Mr. Riley said he wants more reassurance from the Bell administration that the policy won’t be too expensive and that adequate procedures will be in place to prevent fraud before he votes for the measure.
Mr. Waniewski went a step further and called the legislation an invitation for “massive fleecing” of taxpayer money.
He said employees potentially could obtain domestic partner benefits for someone they are not really in a relationship with, or could continue to receive the benefits after the relationship ends.
Human Resources Director Ellen Grachek said it is no more likely that domestic partners would obtain benefits improperly than married couples. She said the city conducts periodic audits to ensure employees only receive the benefits for which they and their families are eligible.
Instead of a marriage certificate, employees in domestic partnerships would have to prove they are registered with the city’s voluntary Domestic Partner Registry.
While the city is unsure exactly what the policy change could cost, Ms. Grachek said a maximum of 2 percent of the city’s work force — or 42 people — are expected to enroll. That would cost Toledo $410,000 a year in additional health premiums, she said. However, based on the experiences of other entities with similar policies, that number could be far less.

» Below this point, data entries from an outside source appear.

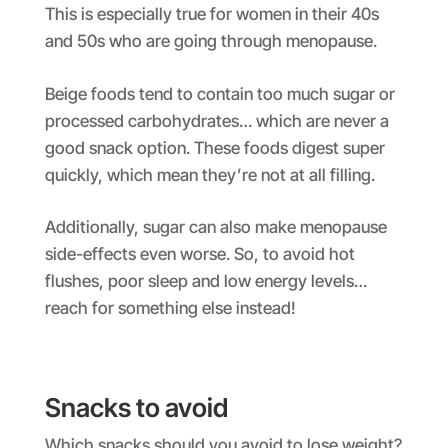
This is especially true for women in their 40s
and 50s who are going through menopause.
Beige foods tend to contain too much sugar or
processed carbohydrates… which are never a
good snack option. These foods digest super
quickly, which mean they’re not at all filling.
Additionally, sugar can also make menopause
side-effects even worse. So, to avoid hot
flushes, poor sleep and low energy levels…
reach for something else instead!
Snacks to avoid
Which snacks should you avoid to lose weight?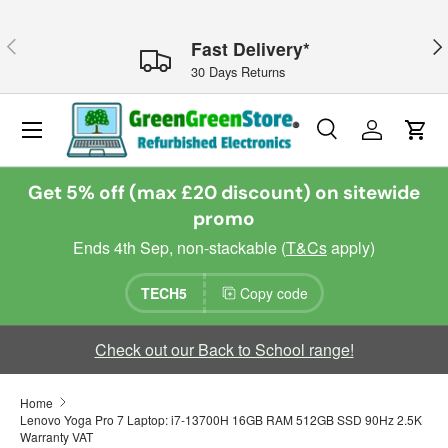
Skip to content
Previous
Nex
Fast Delivery*
30 Days Returns
Menu
Search
Log in
Cart
Search
Search
Get 5% off (max £20 discount) on sitewide
promo
Ends 4th Sep, non-stackable (
T&Cs
apply)
TECH5
Copy code
Check out our Back to School range!
Home
Lenovo Yoga Pro 7 Laptop: i7-13700H 16GB RAM 512GB SSD 90Hz 2.5K
Warranty VAT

Councilman Steven Steel indicated the cost of providing health care is unpredictable even under the existing system, because it’s impossible to know how many new dependents an employee will add or remove in a given year.
“No one on council seems concerned about the unpredictability of all of the other benefits,” he said. “A lot of these arguments seem nonsensical to me.”
Councilmen Ludeman, Sarantou, and Collins also slammed the Bell administration for not bringing up the issue of domestic partner benefits during recent collective-bargaining negotiations.
Their concerns were echoed by Don Czerniak, president of the city’s service workers’ union, AFSCME Local 7, who said he fears the cost of extending health benefits to domestic partners will be pushed along to his members.
Most speakers at the hearing applauded the legislation, however, including several firefighters.
Angela Webber, 33, who has been in a same-sex partnership with a Toledo firefighter for 11 years, said her inability to obtain health-care benefits through the city is unfair and a strain on her family.
Ms. Webber, a recent nursing graduate, is pregnant with her second child and fears the baby could be born after her student health plan expires in August.
“It’s very stressful,” she said. “Anybody could be married and extend benefits to their new spouse, but it’s not an option for our family.”
Louis Escobar, a former city council president who is openly gay, denounced council’s need to even question the benefit extension.
“I am not different from any of you, and to try to use cost as an issue for something that I have a right to is abominable,” he said. “We are American citizens. ... It is your moral obligation to set these things right.”